Sommet de l’UA : un chercheur camerounais dénonce l’élection des putschistes

Paul-Simon Handy, directeur régional de l'Institut d'études de sécurité (ISS) pour l'Afrique de l'Est, lors du sommet de l'Union africaine à Addis-Abeba.

Le 39ᵉ sommet de l’Union africaine a clos ses travaux avec une promesse forte : mettre fin aux coups de force et exclure tout changement de régime par la violence. Mais dans les coulisses, les doutes persistent. Le Camerounais Paul-Simon Handy, directeur régional de l’Institut d’études de sécurité (ISS) pour l’Afrique de l’Est, présent à Addis-Abeba, livre son analyse dans un entretien exclusif.

Lors de ce rassemblement continental, les dirigeants africains ont réaffirmé leur volonté de « faire taire les armes » et de sanctionner les putschistes. Pourtant, la question reste entière : ces engagements peuvent-ils se traduire dans les faits ?

Un chercheur camerounais face aux paradoxes du sommet

À la tribune, les discours ont salué l’unité africaine. Mais derrière les déclarations consensuelles, les réalités locales tranchent. Paul-Simon Handy, figure reconnue dans l’analyse des conflits africains, a partagé son scepticisme lors de cette rencontre.

Son constat ? Les coups d’État, autrefois systématiquement condamnés, gagnent désormais en légitimité grâce à des élections organisées après des putschs. Une tendance alarmante qui questionne la crédibilité des institutions continentales.

Des élections pour légitimer les coups d’État ?

Dans un entretien percutant, le chercheur camerounais a martelé un message clair :

« Il n’est pas acceptable que des auteurs de coups d’État soient élus démocratiquement. Une telle pratique sape les fondements mêmes de la démocratie et de l’État de droit. »

Pour lui, cette issue révèle une faille majeure dans la politique africaine. Les transitions forcées, suivies d’élections jugées libres, sont souvent présentées comme des succès démocratiques. Pourtant, elles masquent une réalité bien différente : des régimes nés d’un putsch qui instrumentalisent les scrutins pour se donner une façade légitime.

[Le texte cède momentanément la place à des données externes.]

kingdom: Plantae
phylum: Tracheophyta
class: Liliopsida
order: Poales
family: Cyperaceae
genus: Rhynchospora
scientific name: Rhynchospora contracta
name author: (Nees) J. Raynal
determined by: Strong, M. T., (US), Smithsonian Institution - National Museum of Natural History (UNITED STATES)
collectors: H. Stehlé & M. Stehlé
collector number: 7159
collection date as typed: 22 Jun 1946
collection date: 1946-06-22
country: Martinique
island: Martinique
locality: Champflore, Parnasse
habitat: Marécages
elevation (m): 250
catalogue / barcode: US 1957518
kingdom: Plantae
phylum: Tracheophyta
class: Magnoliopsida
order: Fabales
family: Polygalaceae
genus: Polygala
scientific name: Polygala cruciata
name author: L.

Addis-Abeba 2026 : entre déclarations et actions concrètes

Le sommet a adopté une résolution ferme : « tolérance zéro » envers les changements anticonstitutionnels de pouvoir. Mais l’histoire récente montre que les résolutions ne suffisent pas toujours à enrayer la vague des coups d’État. Le cas du Sahel en est un exemple frappant.

Paul-Simon Handy souligne que l’Union africaine doit passer des mots aux actes. Cela implique des sanctions ciblées, une pression diplomatique accrue et une coopération régionale renforcée pour empêcher les militaires de s’emparer du pouvoir.

Pour lui, la communauté internationale, et notamment l’Union européenne, a un rôle clé à jouer. Les partenariats avec les juntes doivent être revus à la lumière de ces nouvelles réalités.

Un appel à la vigilance

Le chercheur camerounais appelle les citoyens africains à rester attentifs. Les élections organisées après des putschs ne sont pas toujours synonymes de retour à la normale. Bien souvent, elles servent à consolider des régimes autoritaires sous couvert de légitimité démocratique.

Il rappelle que la lutte contre les coups d’État ne se limite pas à des déclarations. Elle exige un engagement sans faille des institutions continentales et une mobilisation de la société civile.

Vers une refonte des mécanismes de prévention ?

Face à l’augmentation des putschs en Afrique, l’Union africaine doit réévaluer ses outils de prévention. Paul-Simon Handy propose plusieurs pistes :

  • Renforcer les mécanismes de médiation avant que les crises ne dégénèrent en coups d’État.
  • Appliquer des sanctions immédiates contre les juntes militaires qui s’emparent du pouvoir.
  • Encourager les transitions civiles et exclure toute collaboration avec les régimes issus de putschs.
  • Sensibiliser les populations sur les dangers des élections organisées après des coups d’État.

Ces mesures, selon lui, pourraient contribuer à inverser la tendance et à rétablir la confiance dans les institutions démocratiques africaines.

Le sommet de l’Union africaine à Addis-Abeba a posé les bases d’un débat nécessaire. Mais comme le rappelle Paul-Simon Handy, les paroles doivent désormais être suivies d’effets.